Sunday, May 1, 2011

Philadelphia Inquirer "GOP desperately seeking a viable candidate for 2012". Yes, indeed, they are. And the most obvious, best positioned possibility is waiting for the call. It's time for the Joe Scarborough trial balloon.


Interesting state-of-affairs view from Philly, with a trial balloon for Fred Karger (who?).

Forget that one - how about the real zinger.

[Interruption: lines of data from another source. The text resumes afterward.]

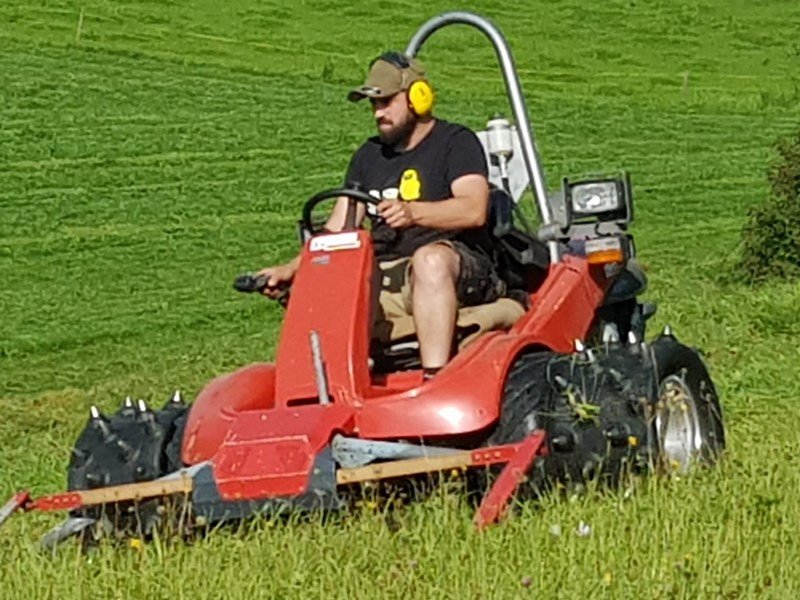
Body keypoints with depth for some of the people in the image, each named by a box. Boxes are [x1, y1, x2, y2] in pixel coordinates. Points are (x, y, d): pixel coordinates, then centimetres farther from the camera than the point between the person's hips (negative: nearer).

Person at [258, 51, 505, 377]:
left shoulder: (456, 142, 3)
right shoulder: (369, 156, 22)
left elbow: (474, 210, -15)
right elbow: (337, 229, 16)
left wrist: (413, 212, -32)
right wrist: (291, 269, -1)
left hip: (459, 270, -6)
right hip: (381, 279, 6)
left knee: (430, 259, -40)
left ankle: (435, 381, -48)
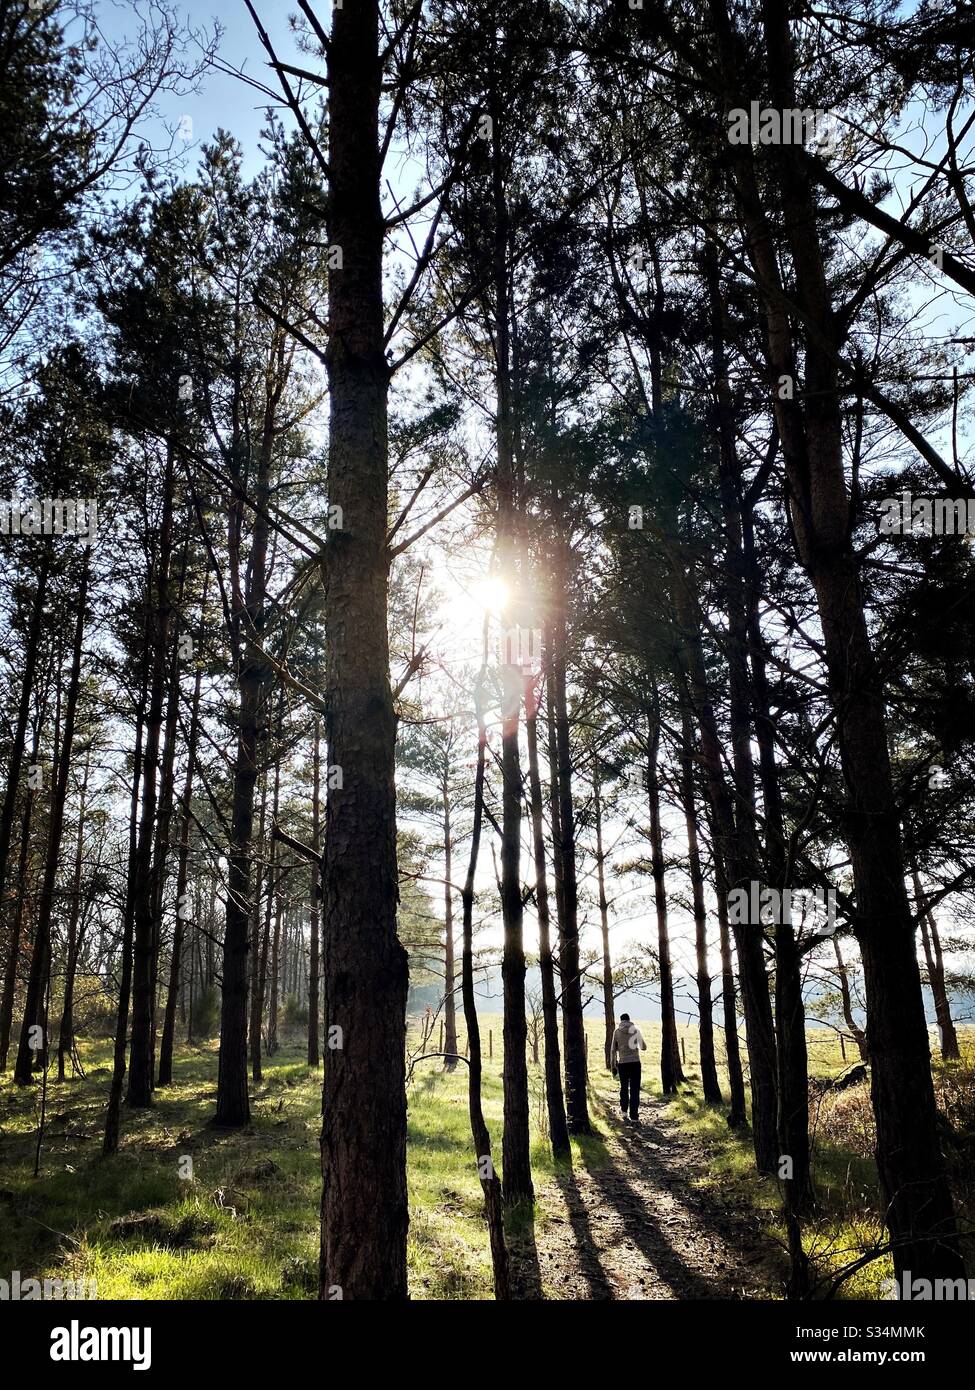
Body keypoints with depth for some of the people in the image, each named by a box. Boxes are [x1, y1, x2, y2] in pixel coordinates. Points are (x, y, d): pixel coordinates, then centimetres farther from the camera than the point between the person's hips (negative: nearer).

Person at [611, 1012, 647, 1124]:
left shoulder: (617, 1032, 4)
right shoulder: (636, 1030, 4)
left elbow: (613, 1050, 4)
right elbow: (643, 1047, 11)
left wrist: (613, 1066, 10)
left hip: (622, 1063, 1)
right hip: (635, 1063, -1)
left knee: (624, 1088, 18)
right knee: (634, 1090, 1)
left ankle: (624, 1112, 14)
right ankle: (634, 1117, -4)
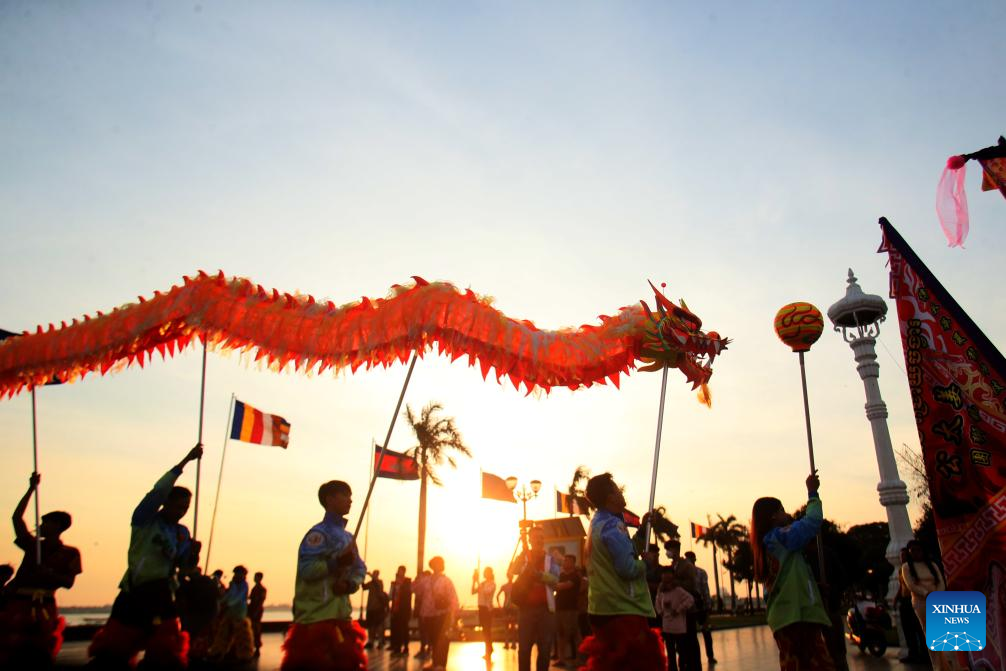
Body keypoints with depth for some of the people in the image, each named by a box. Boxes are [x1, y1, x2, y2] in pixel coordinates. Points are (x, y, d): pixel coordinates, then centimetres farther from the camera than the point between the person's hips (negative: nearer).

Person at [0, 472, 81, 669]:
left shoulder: (69, 553, 7)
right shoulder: (32, 545, 14)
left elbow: (69, 582, -2)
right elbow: (17, 517, 9)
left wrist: (48, 573, -17)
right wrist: (31, 489, 5)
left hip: (43, 608, -2)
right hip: (16, 603, 2)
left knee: (39, 656, -4)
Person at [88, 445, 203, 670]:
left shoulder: (182, 533, 11)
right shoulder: (145, 520, -2)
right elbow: (158, 490, -18)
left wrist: (193, 554, -9)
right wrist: (185, 461, -23)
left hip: (163, 597, 4)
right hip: (134, 595, -4)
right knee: (111, 653, -1)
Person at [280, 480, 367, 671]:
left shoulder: (348, 537, 17)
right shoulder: (319, 533, -10)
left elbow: (360, 568, 16)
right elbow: (306, 570, -20)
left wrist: (350, 584, -5)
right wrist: (337, 562, -32)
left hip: (341, 615, 9)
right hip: (316, 617, -9)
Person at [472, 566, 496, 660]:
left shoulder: (492, 584, -8)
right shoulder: (482, 583, 11)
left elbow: (485, 592, -24)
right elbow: (473, 592, 4)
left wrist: (477, 581, -22)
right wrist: (474, 581, -8)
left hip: (487, 608, -7)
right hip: (481, 607, 7)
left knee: (487, 630, -4)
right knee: (484, 630, 12)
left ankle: (488, 652, 4)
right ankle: (489, 649, 24)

Someone in the MSM please send it up.

Joe Scarborough.

Here's the view from Philly:




Their nomination process is orderly; they generally gravitate to a front-runner, someone who tried and failed before (Ronald Reagan in 1980, George Bush senior in 1988, Bob Dole in 1996, John McCain in 2008), or someone with stellar insider connections (George W. Bush in 2000). Not this time. Romney is usually on top, drawing roughly 20 percent of the likely Republican primary voters - the worst posting for a Republican front-runner since Gallup began tracking the party contest in 1952. And when Republican voters were asked in mid-April, by the New York Times-CBS News pollsters, to cite the candidate they were most enthusiastic about, 57 percent couldn't name anybody.

The void is so huge that even Rudy "9/11" Giuliani said Tuesday that he's keeping "the door open" for a presidential bid. Yeah, he's exactly what the restive Republicans are looking for. The first time he ran, in 2008, he spent $60 million and won exactly one delegate, which strikes me as the polar opposite of fiscal conservatism.

So why the void? For starters, it's no easy task to confront an incumbent who figures to raise and spend $1 billion. Second, many of the likely '12 aspirants are having trouble raising sufficient early money, because donors are holding back. And they're reluctant for the same reason that the Republican base is ill-disposed: The '12 hopefuls have more baggage than an airport carousel at Christmas.

Romney is a human weathervane who's still trying to deny his moderate gubernatorial record in order to pander rightward. Pawlenty is going the same route, having renounced his belief in man-made global warming. Huckabee ticks off the party's antitax zealots because as a governor he raised taxes. Huntsman, who will soon step down as U.S. ambassador to China, is tainted because he (gasp) worked for Barack Obama. Gingrich and Bachmann are fun on the stump, but the only way either of them will get to the White House is with a visitor's pass.

And Trump? He seems like a passing spring squall. Conservatives who love his birther bilge will sour on him once they learn about his liberal past, notably this line from one of his books: "We must have universal health care."